The growing bank is renovating the seventh floor of the Electric Tower. The $2.2 million project will create a regional headquarters for Bank on Buffalo. The restoration will also fulfill a vision the building's owner, Paul Iskalo, has had since his namesake company bought the property 14 years ago.
Iskalo saved the seventh floor for a single tenant, rather than divide up the space among multiple tenants. The floor was once home to offices of the Buffalo General Electric Co., which presided over the electrification of the region. The building later served as Niagara Mohawk's headquarters.
"We have a lot of respect for the space and what it was," said Martin Griffith, the bank's president and CEO. "To retain that was very important."
The Electric Tower occupies a special spot in the downtown skyline. It was inspired by the Pan-American Exposition in 1901. Colorful lights at the top signal holidays and special occasions. On New Year's Eve, revelers gather outside for a ball drop.
Work on the seventh floor has included demolition and new construction, as well as preserving features from the building's distant past. "We were able to save just about every single piece of wood that was up here," said Kevin Sutton, site superintendent for Iskalo Development.
The windows allows ample natural light to shine deep into the building, and offer panoramic views of the city. The competition is visible, too: M&T Center looms outside of what will be Griffith's office.
While the octagonal tower dates to 1912, several floors of wings were added later to the Electric Tower. As a result, portions of the tower's original terra cotta exterior on the seventh floor now face into the expanded building, and will be left exposed in some places.

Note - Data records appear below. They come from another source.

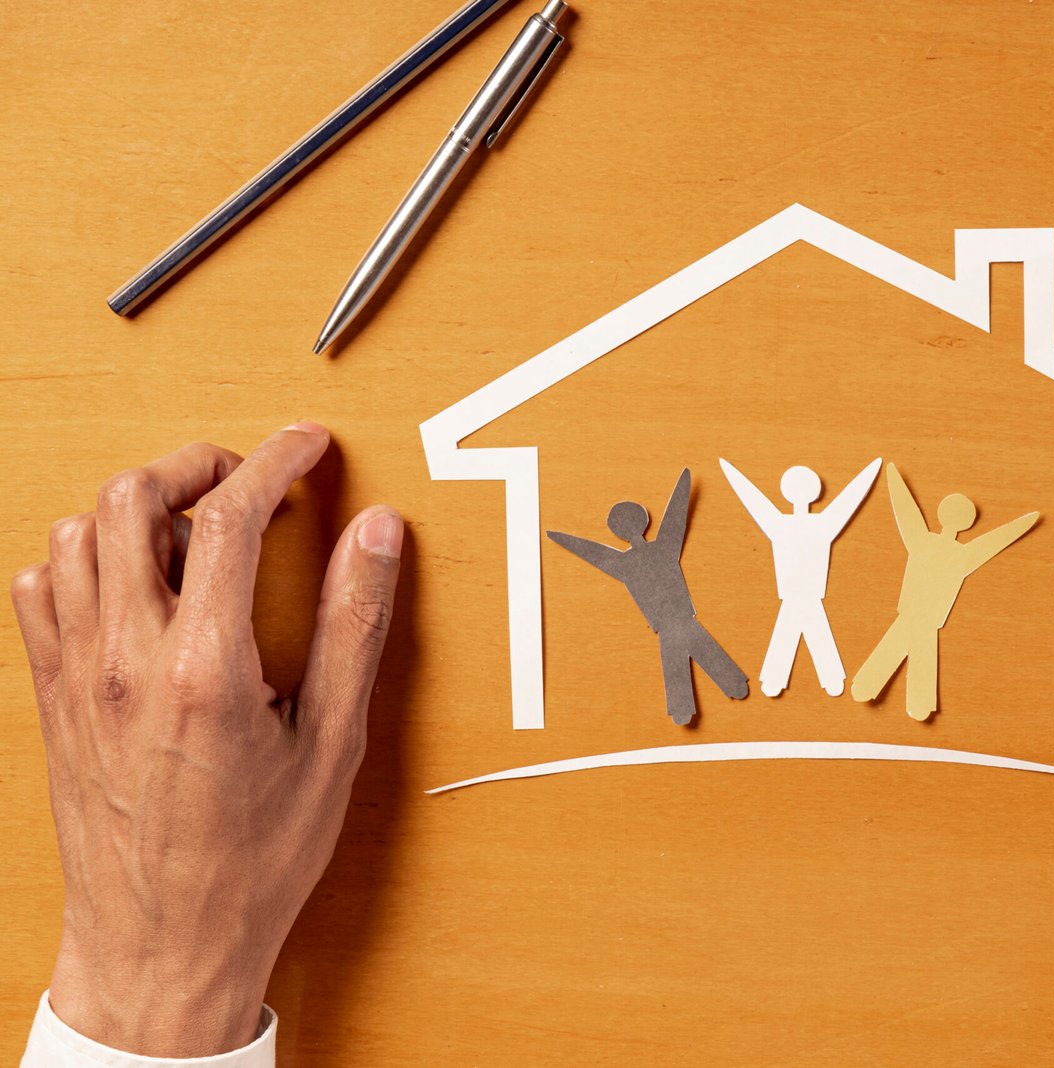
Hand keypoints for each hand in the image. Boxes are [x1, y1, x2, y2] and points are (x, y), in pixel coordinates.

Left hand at [8, 424, 403, 1055]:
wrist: (161, 947)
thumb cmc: (252, 862)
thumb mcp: (333, 746)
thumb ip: (355, 627)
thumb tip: (375, 537)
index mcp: (203, 668)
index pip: (230, 516)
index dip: (277, 460)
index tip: (307, 444)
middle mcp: (125, 658)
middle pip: (131, 499)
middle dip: (197, 465)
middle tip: (247, 478)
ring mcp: (79, 676)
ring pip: (77, 534)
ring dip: (137, 506)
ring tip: (195, 526)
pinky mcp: (56, 698)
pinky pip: (42, 591)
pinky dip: (84, 558)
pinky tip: (133, 581)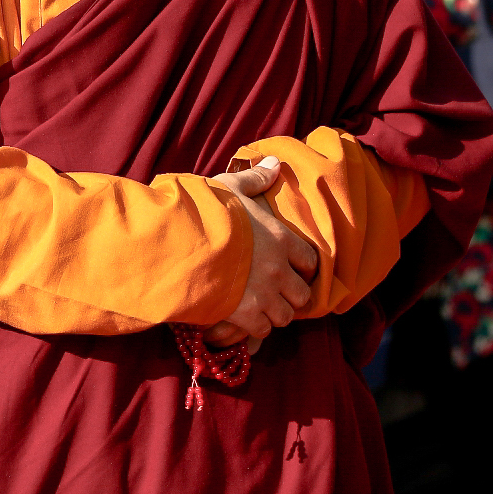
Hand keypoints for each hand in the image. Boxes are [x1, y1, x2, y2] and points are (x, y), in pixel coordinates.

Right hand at [203, 157, 317, 353]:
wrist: (181, 244)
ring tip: (262, 308)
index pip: (311, 261)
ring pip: (286, 316)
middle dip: (293, 295)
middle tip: (278, 292)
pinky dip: (257, 328)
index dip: (304, 267)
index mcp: (281, 240)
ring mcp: (264, 295)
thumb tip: (274, 163)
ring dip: (276, 313)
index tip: (293, 268)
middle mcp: (279, 270)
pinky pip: (263, 331)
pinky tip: (245, 319)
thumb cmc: (206, 213)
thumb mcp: (230, 187)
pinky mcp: (245, 315)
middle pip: (303, 295)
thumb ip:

Griffith considers the boardroom the floor's "crown jewel," with the original millwork and molding still in place. Plaster in the room required some minor repairs.
The bank was pleasantly surprised by the condition of the floor's doors, knobs, locking mechanisms and hardware. "With very few exceptions, everything was in perfect working order," Griffith said. So the bank kept what worked.
Bank on Buffalo expects work crews will finish the renovations in December. Initially, about 15 people will work on the seventh floor. But the bank expects to keep adding employees, and some of the space on the floor will be set aside for future growth.
The regional headquarters will allow Bank on Buffalo to operate more efficiently, by bringing more employees together in one place, Griffith said. "This is going to be a much needed relief for us, because we do have some people scattered out to our branches."
Bank on Buffalo has nearly 50 employees companywide, and operates four branches, including one on the first floor of the Electric Tower. The bank, a division of Pennsylvania-based CNB Financial, is scouting locations for a fifth branch.
Griffith said the Electric Tower location suits the bank's evolution.
"We recognized part of the reason we took this space is based on our growth and based on our anticipated growth," Griffith said. "If you would have asked me two years ago when we began whether I would even need something close to this, I wouldn't have believed it."